The lack of enthusiasm for Davidson's proposal seemed to touch a nerve with the member, who then snapped, "It's a damn foolish economy if we don't address this situation as soon and possible. Somebody needs to do it. The board needs its own financial guy, to close out HOB, audit HOB and deal with all the findings in our own audit."

Smith-Martin voiced concern that Kessler had served on the Audit and Finance Committee when many of the issues that ended up in this year's audit took place.

"The AFC made some very compelling recommendations that weren't acted upon," Davidson replied.

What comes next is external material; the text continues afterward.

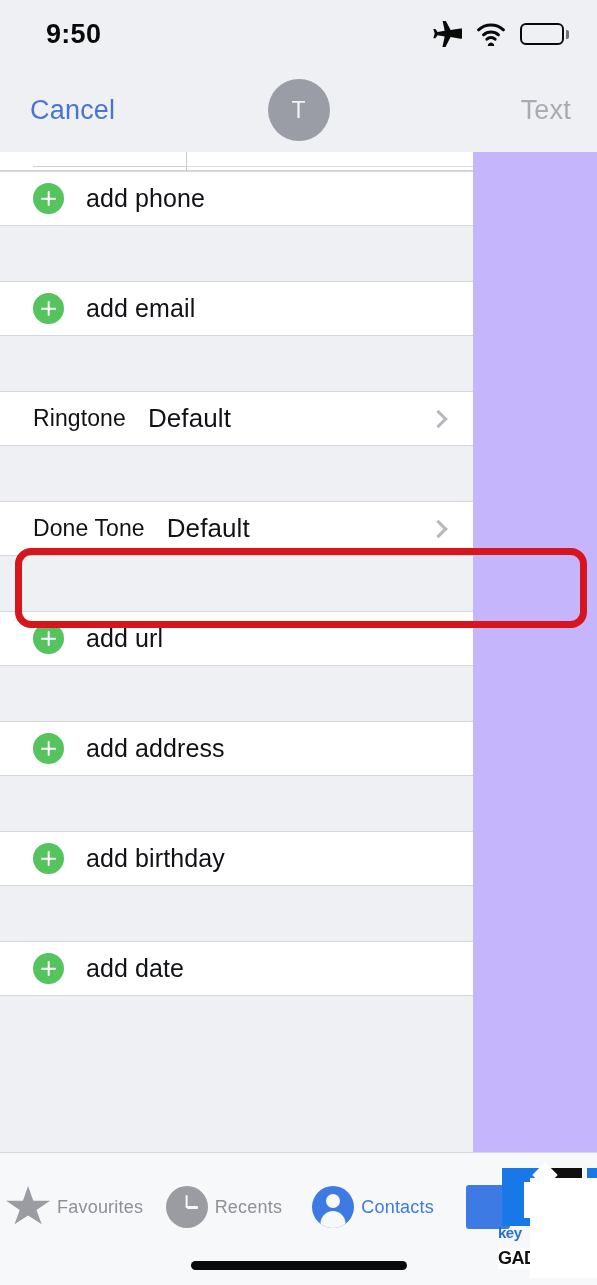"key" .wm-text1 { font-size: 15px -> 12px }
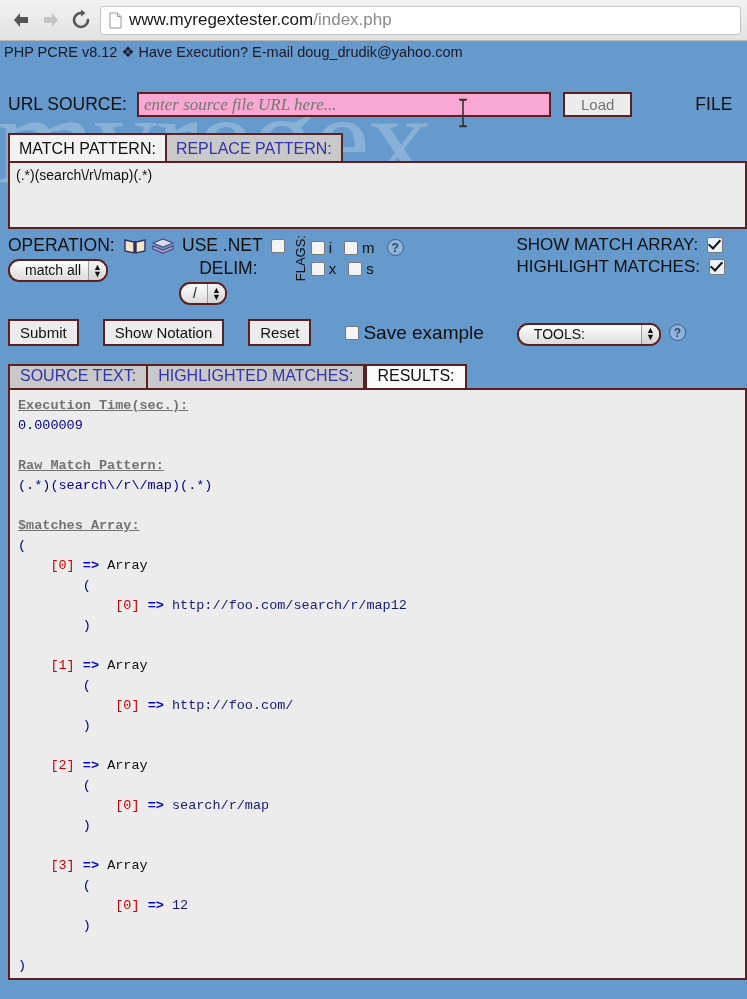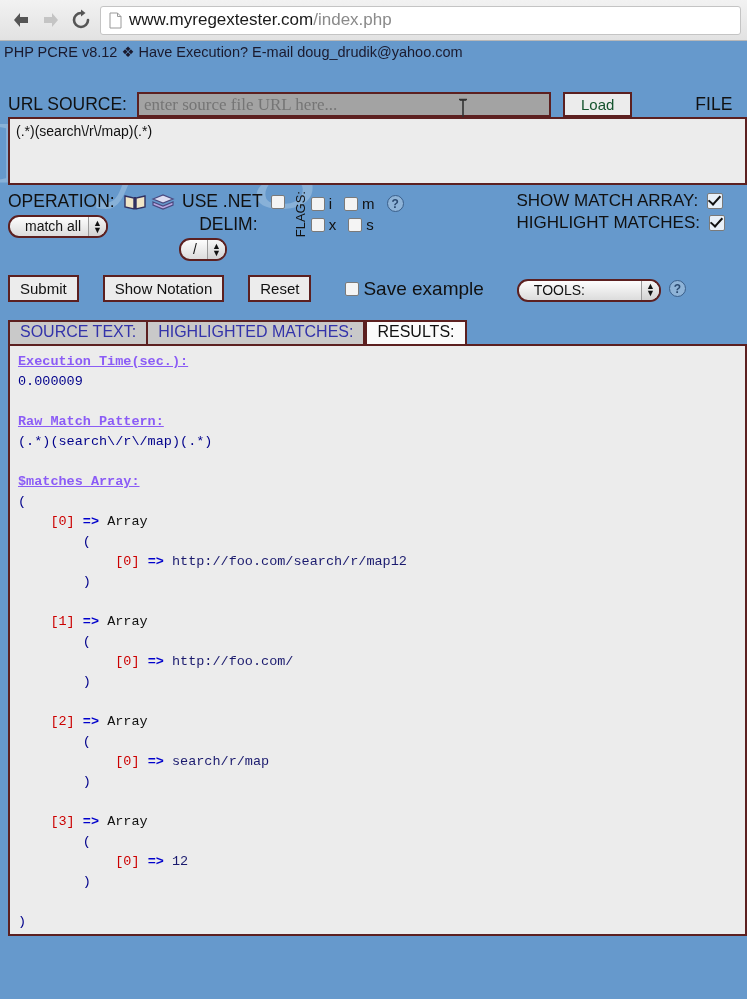"enter source file URL here..." #url-source-input { background: #a3a3a3 -> #f9a8d4; font-style: none -> italic }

As debate wound down, District 4 member John Dick said, "I still believe the super should be the one to decide who he wants to have working for him ... I think [newly hired Interim Director of Finance and Performance Jim] Drake is well-qualified to work on the audit. He'll know exactly what we need to do to solve the audit problems. ...

"I'm very reluctant" to start hiring people when teachers are saddled with furlough days, he said.

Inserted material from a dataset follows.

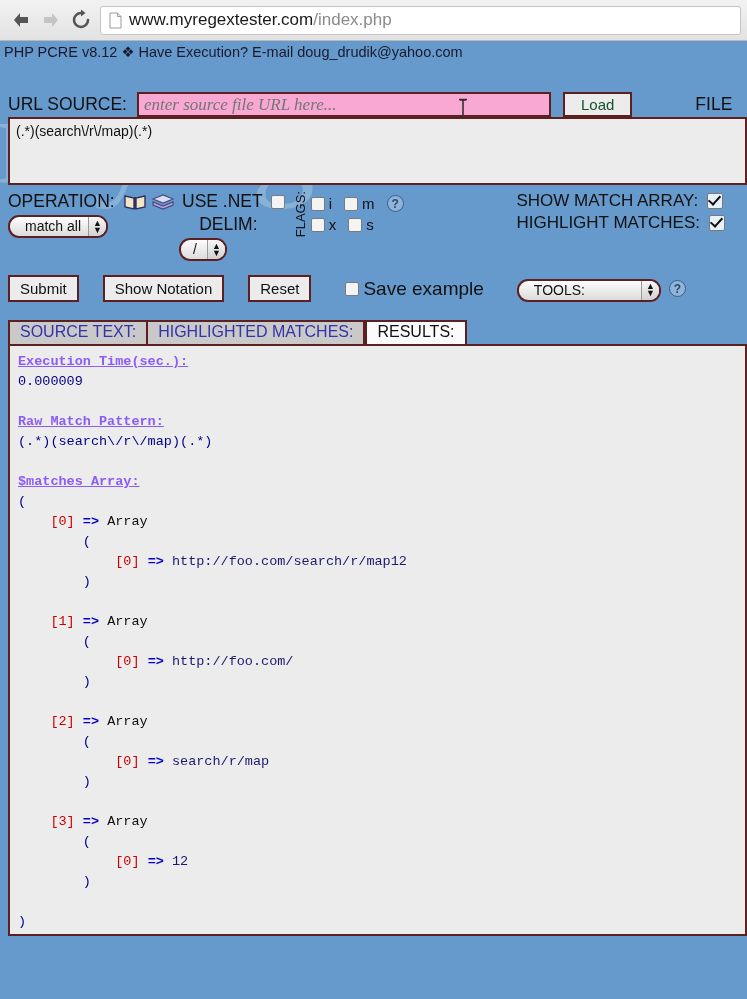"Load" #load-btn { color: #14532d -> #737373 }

Smith-Martin agreed with Dick, calling for an "objective, outside audit," as did District 5 member Ron Martin, who chaired the meeting in the absence of Chairman Andy Griffiths, who was in Tallahassee on business.

"I want to go on record saying I think it's damned foolish not to hire somebody for $250 per day to work on this," Davidson said. "We're talking about enough money to buy back a bunch of furlough days. The last audit of Coral Shores turned out to be a good investment."

In other board business, the aforementioned Drake made his first appearance before the board on Tuesday, providing an update on budget negotiations going on in Tallahassee.

"We'll know more in the next few days," Drake said before reading from a prepared statement, distributed to other board members, that revealed the current Florida House proposal for student funding of $3,662.03 per child for the 2013-14 school year, an increase of $79.05 from last year. The Senate proposal is $3,736.40, an increase of $153.42. The final appropriation will be made public once the two bills have been reconciled.

On the subject of teacher salaries, Davidson said, "I don't see how we can possibly plan to cut another seven furlough days this year. People need some degree of hope and so forth.

"We should state that "worst case, we'll only consider 4-5 instead of 6-7," furlough days, he said, referring to the number of non-teacher (bus driver, cafeteria staff) furlough days, and teacher furloughs.

"Especially Veterans Day," Davidson added. "We have three combat veterans on the board here."

When discussion rolled around to the required response to a letter from the Legislature's Joint Auditing Committee, Davidson reminded the board members that they were "being asked to write a new and better explanation" for the recurring issues brought up in the Florida Auditor General's preliminary report on the district's 2012-13 finances.

"If they're not happy, they have the full authority to order the Department of Revenue ... to withhold funds."

The board also voted to approve the building of a restroom at Rex Weech Field -- minus an $80,000 concession stand that somehow had made its way into the plans. (Reference was made to another concession stand boondoggle, a $218,000 structure built without board authorization or knowledge at HOB.)

At one point, Martin became so vexed at Davidson's numerous queries that he snapped, "We don't need to have dialogue on every single item," implying there was no point debating issues if it wouldn't change any board member's votes.

Davidson replied, "This is what the voters elected me to do."